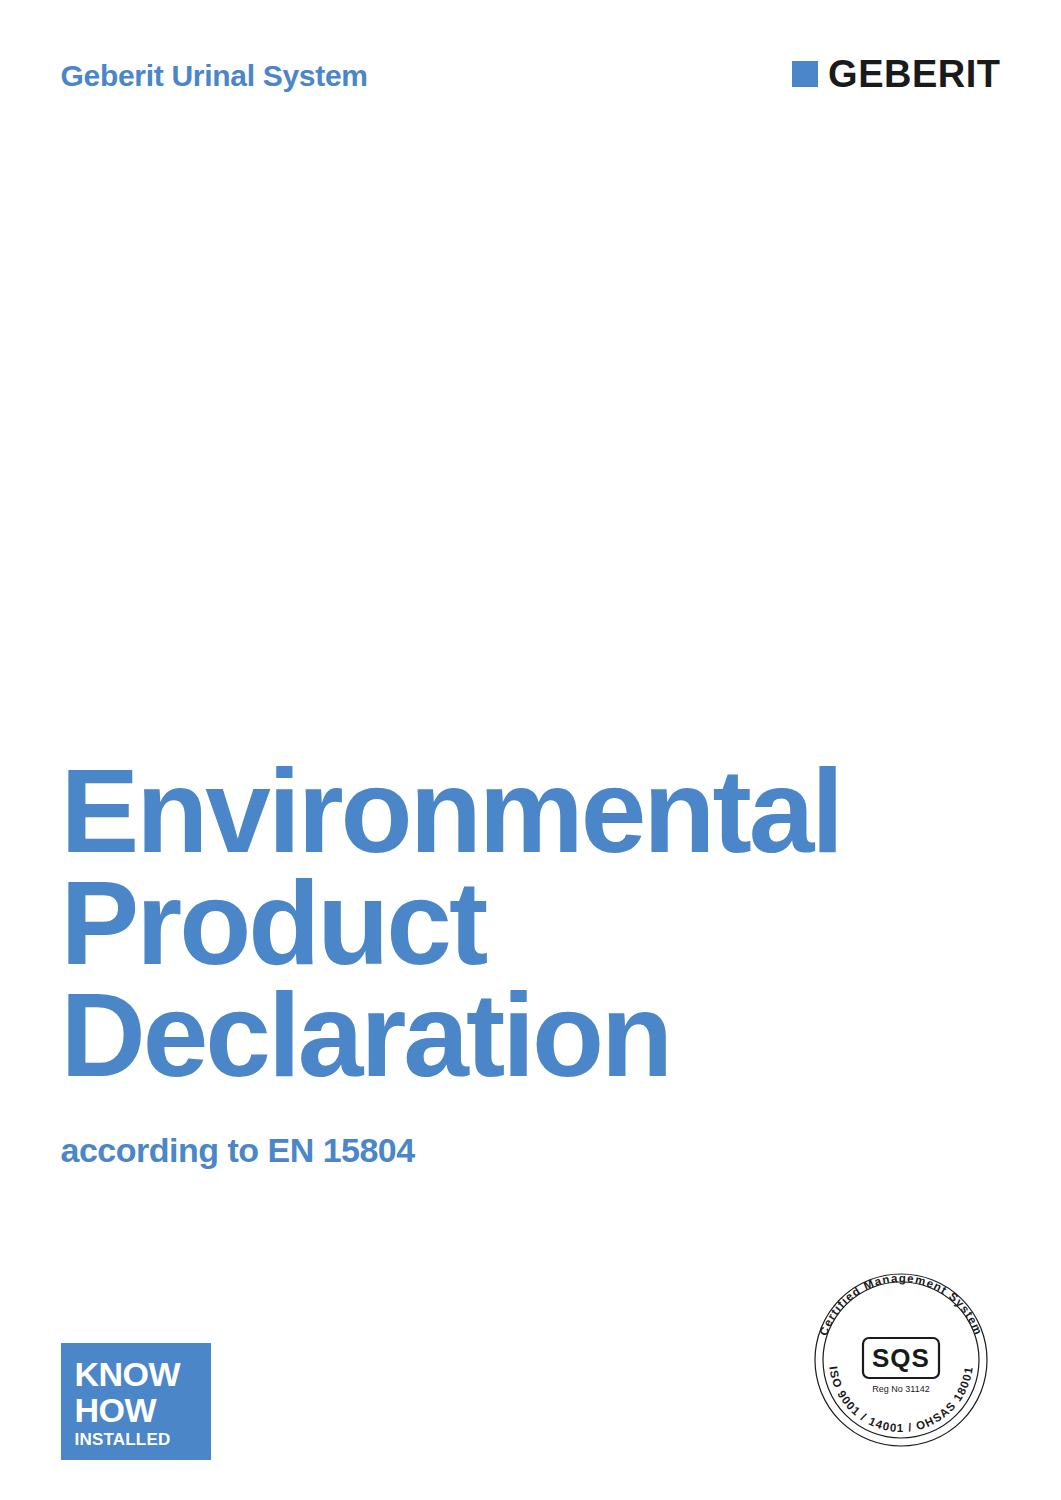Geberit Urinal System
GEBERIT
Environmental Product Declaration
according to EN 15804
KNOW HOW INSTALLED
Certified Management System ISO 9001 / 14001 / OHSAS 18001 SQS Reg No 31142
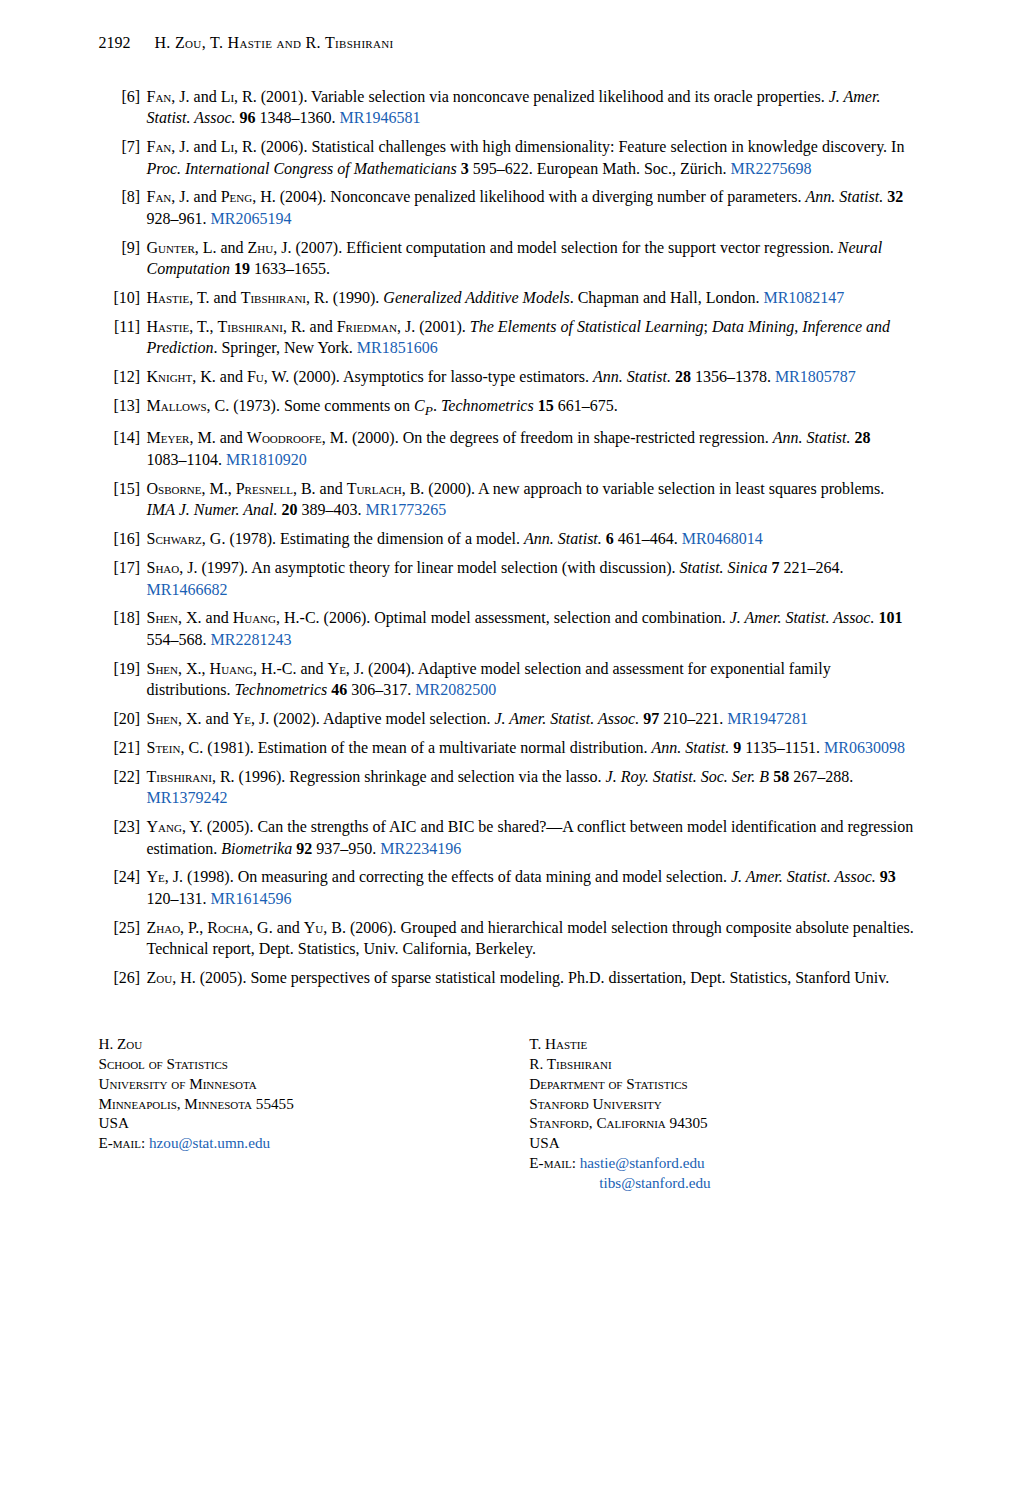2192 H. Zou, T. Hastie and R. Tibshirani
[6] Fan, J. and Li, R. (2001). Variable selection via nonconcave penalized likelihood and its oracle properties. J. Amer. Statist. Assoc. 96 1348–1360. MR1946581
[7] Fan, J. and Li, R. (2006). Statistical challenges with high dimensionality: Feature selection in knowledge discovery. In Proc. International Congress of Mathematicians 3 595–622. European Math. Soc., Zürich. MR2275698
[8] Fan, J. and Peng, H. (2004). Nonconcave penalized likelihood with a diverging number of parameters. Ann. Statist. 32 928–961. MR2065194
[9] Gunter, L. and Zhu, J. (2007). Efficient computation and model selection for the support vector regression. Neural Computation 19 1633–1655.
[10] Hastie, T. and Tibshirani, R. (1990). Generalized Additive Models. Chapman and Hall, London. MR1082147
[11] Hastie, T., Tibshirani, R. and Friedman, J. (2001). The Elements of Statistical Learning; Data Mining, Inference and Prediction. Springer, New York. MR1851606
[12] Knight, K. and Fu, W. (2000). Asymptotics for lasso-type estimators. Ann. Statist. 28 1356–1378. MR1805787
[13] Mallows, C. (1973). Some comments on CP. Technometrics 15 661–675.
[14] Meyer, M. and Woodroofe, M. (2000). On the degrees of freedom in shape-restricted regression. Ann. Statist. 28 1083–1104. MR1810920
[15] Osborne, M., Presnell, B. and Turlach, B. (2000). A new approach to variable selection in least squares problems. IMA J. Numer. Anal. 20 389–403. MR1773265
[16] Schwarz, G. (1978). Estimating the dimension of a model. Ann. Statist. 6 461–464. MR0468014
[17] Shao, J. (1997). An asymptotic theory for linear model selection (with discussion). Statist. Sinica 7 221–264. MR1466682
[18] Shen, X. and Huang, H.-C. (2006). Optimal model assessment, selection and combination. J. Amer. Statist. Assoc. 101 554–568. MR2281243
[19] Shen, X., Huang, H.-C. and Ye, J. (2004). Adaptive model selection and assessment for exponential family distributions. Technometrics 46 306–317. MR2082500
[20] Shen, X. and Ye, J. (2002). Adaptive model selection. J. Amer. Statist. Assoc. 97 210–221. MR1947281
[21] Stein, C. (1981). Estimation of the mean of a multivariate normal distribution. Ann. Statist. 9 1135–1151. MR0630098
[22] Tibshirani, R. (1996). Regression shrinkage and selection via the lasso. J. Roy. Statist. Soc. Ser. B 58 267–288. MR1379242
[23] Yang, Y. (2005). Can the strengths of AIC and BIC be shared?—A conflict between model identification and regression estimation. Biometrika 92 937–950. MR2234196
[24] Ye, J. (1998). On measuring and correcting the effects of data mining and model selection. J. Amer. Statist. Assoc. 93 120–131. MR1614596
[25] Zhao, P., Rocha, G. and Yu, B. (2006). Grouped and hierarchical model selection through composite absolute penalties. Technical report, Dept. Statistics, Univ. California, Berkeley.
[26] Zou, H. (2005). Some perspectives of sparse statistical modeling. Ph.D. dissertation, Dept. Statistics, Stanford Univ.
H. Zou
School of Statistics
University of Minnesota
Minneapolis, Minnesota 55455
USA
E-mail: hzou@stat.umn.edu
T. Hastie
R. Tibshirani
Department of Statistics
Stanford University
Stanford, California 94305
USA
E-mail: hastie@stanford.edu tibs@stanford.edu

*****

:: TASK BRIEF ::
Leave the images out and transcribe the remaining data above word for word.

:: EXPECTED ANSWER ::
Geberit Urinal System
GEBERIT
Environmental Product Declaration
according to EN 15804
KNOW HOW INSTALLED
Certified Management System ISO 9001 / 14001 / OHSAS 18001 SQS Reg No 31142
2192 H. Zou, T. Hastie and R. Tibshirani
[6] Fan, J. and Li, R. (2001). Variable selection via nonconcave penalized likelihood and its oracle properties. J. Amer. Statist. Assoc. 96 1348–1360. MR1946581
[7] Fan, J. and Li, R. (2006). Statistical challenges with high dimensionality: Feature selection in knowledge discovery. In Proc. International Congress of Mathematicians 3 595–622. European Math. Soc., Zürich. MR2275698
[8] Fan, J. and Peng, H. (2004). Nonconcave penalized likelihood with a diverging number of parameters. Ann. Statist. 32 928–961. MR2065194
[9] Gunter, L. and Zhu, J. (2007). Efficient computation and model selection for the support vector regression. Neural Computation 19 1633–1655.
[10] Hastie, T. and Tibshirani, R. (1990). Generalized Additive Models. Chapman and Hall, London. MR1082147
[11] Hastie, T., Tibshirani, R. and Friedman, J. (2001). The Elements of Statistical Learning; Data Mining, Inference and Prediction. Springer, New York. MR1851606
[12] Knight, K. and Fu, W. (2000). Asymptotics for lasso-type estimators. Ann. Statist. 28 1356–1378. MR1805787
[13] Mallows, C. (1973). Some comments on CP. Technometrics 15 661–675.
[14] Meyer, M. and Woodroofe, M. (2000). On the degrees of freedom in shape-restricted regression. Ann. Statist. 28 1083–1104. MR1810920
[15] Osborne, M., Presnell, B. and Turlach, B. (2000). A new approach to variable selection in least squares problems. IMA J. Numer. Anal. 20 389–403. MR1773265
[16] Schwarz, G. (1978). Estimating the dimension of a model. Ann. Statist. 6 461–464. MR0468014
[17] Shao, J. (1997). An asymptotic theory for linear model selection (with discussion). Statist. Sinica 7 221–264. MR1466682
[18] Shen, X. and Huang, H.-C. (2006). Optimal model assessment, selection and combination. J. Amer. Statist. Assoc. 101 554–568. MR2281243
[19] Shen, X., Huang, H.-C. and Ye, J. (2004). Adaptive model selection and assessment for exponential family distributions. Technometrics 46 306–317. MR2082500
[20] Shen, X. and Ye, J. (2002). Adaptive model selection. J. Amer. Statist. Assoc. 97 210–221. MR1947281
[21] Stein, C. (1981). Estimation of the mean of a multivariate normal distribution. Ann. Statist. 9 1135–1151. MR0630098
[22] Tibshirani, R. (1996). Regression shrinkage and selection via the lasso. J. Roy. Statist. Soc. Ser. B 58 267–288. MR1379242
[23] Yang, Y. (2005). Can the strengths of AIC and BIC be shared?—A conflict between model identification and regression estimation. Biometrika 92 937–950. MR2234196
[24] Ye, J. (1998). On measuring and correcting the effects of data mining and model selection. J. Amer. Statist. Assoc. 93 120–131. MR1614596
[25] Zhao, P., Rocha, G. and Yu, B. (2006). Grouped and hierarchical model selection through composite absolute penalties. Technical report, Dept. Statistics, Univ. California, Berkeley.
[26] Zou, H. (2005). Some perspectives of sparse statistical modeling. Ph.D. dissertation, Dept. Statistics, Stanford Univ.
H. Zou
School of Statistics
University of Minnesota
Minneapolis, Minnesota 55455
USA
E-mail: hzou@stat.umn.edu
T. Hastie
R. Tibshirani
Department of Statistics
Stanford University
Stanford, California 94305
USA
E-mail: hastie@stanford.edu tibs@stanford.edu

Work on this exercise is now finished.